With mixed results, these investigations are controversial and have been fiercely debated.

The ganzfeld effect has also been used to research hallucinations. It has provided information on how our senses, especially vision, function to detect change.

Some people look at it as a way to induce visual phenomena and hallucinations without taking dangerous drugs. Some use it as a form of deep meditation.

For most people, it has no practical use, but it can help satisfy your curiosity about how the human mind functions.

To achieve the ganzfeld effect, you have to create that all-important uniform field of vision. This takes attention to detail.

One way to do this is to cut a Ping-Pong ball in half. You’ll use each half to cover a different eye. The balls should be clean, with no spots or writing. The halves should be tailored to your face so there are no gaps to let light in. You can use tape or adhesive to make sure they don’t move.

Another way is to cut plain white paper into the shape of an eye mask. Cut an elastic band and staple the ends of the band to each side of the mask. You’ll use this to keep the mask over your eyes. Glue cotton balls around the border of the mask to keep light from entering.

You can even buy ganzfeld goggles.

However you do it, light reaching your eyes must be equal in all directions. The room should have no shadows or flickering light. Some people choose to shine a bright light, usually red, to flood the room and keep the lighting uniform.
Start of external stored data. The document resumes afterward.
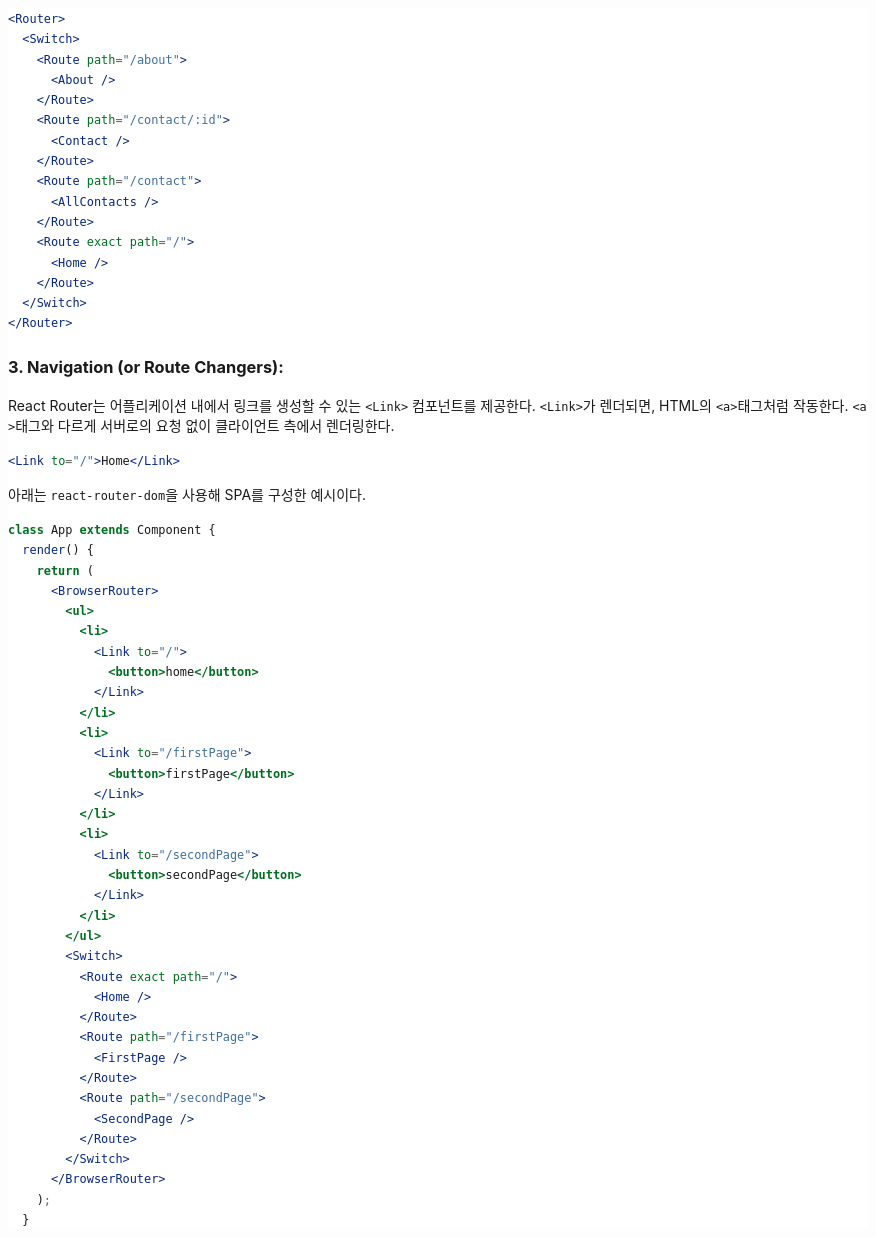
 ```jsx
<Router>
  <Switch>
    <Route path="/about">
      <About />
    </Route>
    <Route path="/contact/:id">
      <Contact />
    </Route>
    <Route path="/contact">
      <AllContacts />
    </Route>
    <Route exact path="/">
      <Home />
    </Route>
  </Switch>
</Router>
```

### 3. Navigation (or Route Changers): <Link>

React Router는 어플리케이션 내에서 링크를 생성할 수 있는 `<Link>` 컴포넌트를 제공한다. `<Link>`가 렌더되면, HTML의 `<a>`태그처럼 작동한다. `<a>`태그와 다르게 서버로의 요청 없이 클라이언트 측에서 렌더링한다.

```jsx
<Link to="/">Home</Link>
```

아래는 `react-router-dom`을 사용해 SPA를 구성한 예시이다.

```jsx
class App extends Component {
  render() {
    return (
      <BrowserRouter>
        <ul>
          <li>
            <Link to="/">
              <button>home</button>
            </Link>
          </li>
          <li>
            <Link to="/firstPage">
              <button>firstPage</button>
            </Link>
          </li>
          <li>
            <Link to="/secondPage">
              <button>secondPage</button>
            </Link>
          </li>
        </ul>
        <Switch>
          <Route exact path="/">
            <Home />
          </Route>
          <Route path="/firstPage">
            <FirstPage />
          </Route>
          <Route path="/secondPage">
            <SecondPage />
          </Route>
        </Switch>
      </BrowserRouter>
    );
  }
```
Then you’ll need noise-cancelling earphones, uninterrupted static, or some form of white noise.

Put the earphones and eye coverings on, but keep your eyes open. Then settle in, be still, and let the experiment begin.

Producing the ganzfeld effect is safe for most people.

While harmless for most, the experience can be disorienting and too intense for some people.

With exposure of 10 to 20 minutes, you may experience intermittent loss of vision. Some people can’t even tell if their eyes are open or closed. These effects can be unsettling, but they’re temporary.

It’s also possible to experience disturbing hallucinations. While this may actually be the goal for some people, hallucinations can be frightening. You shouldn’t try this experiment if you have a mental health condition that could be exacerbated by sensory deprivation or hallucinations.

A ganzfeld is an unstructured, uniform space over your entire visual field. By altering your sense of sight and sound, you deprive your brain of the sensory input it needs to understand the outside world.

As your brain searches for information, it begins to fill in the missing pieces, which can produce visual and auditory hallucinations.

If you want to find out what your brain will conjure up, you can try to produce the ganzfeld effect on your own. It’s not harmful for most people.

Keep in mind that the experience is subjective. This means it’s different for everyone and may not live up to expectations.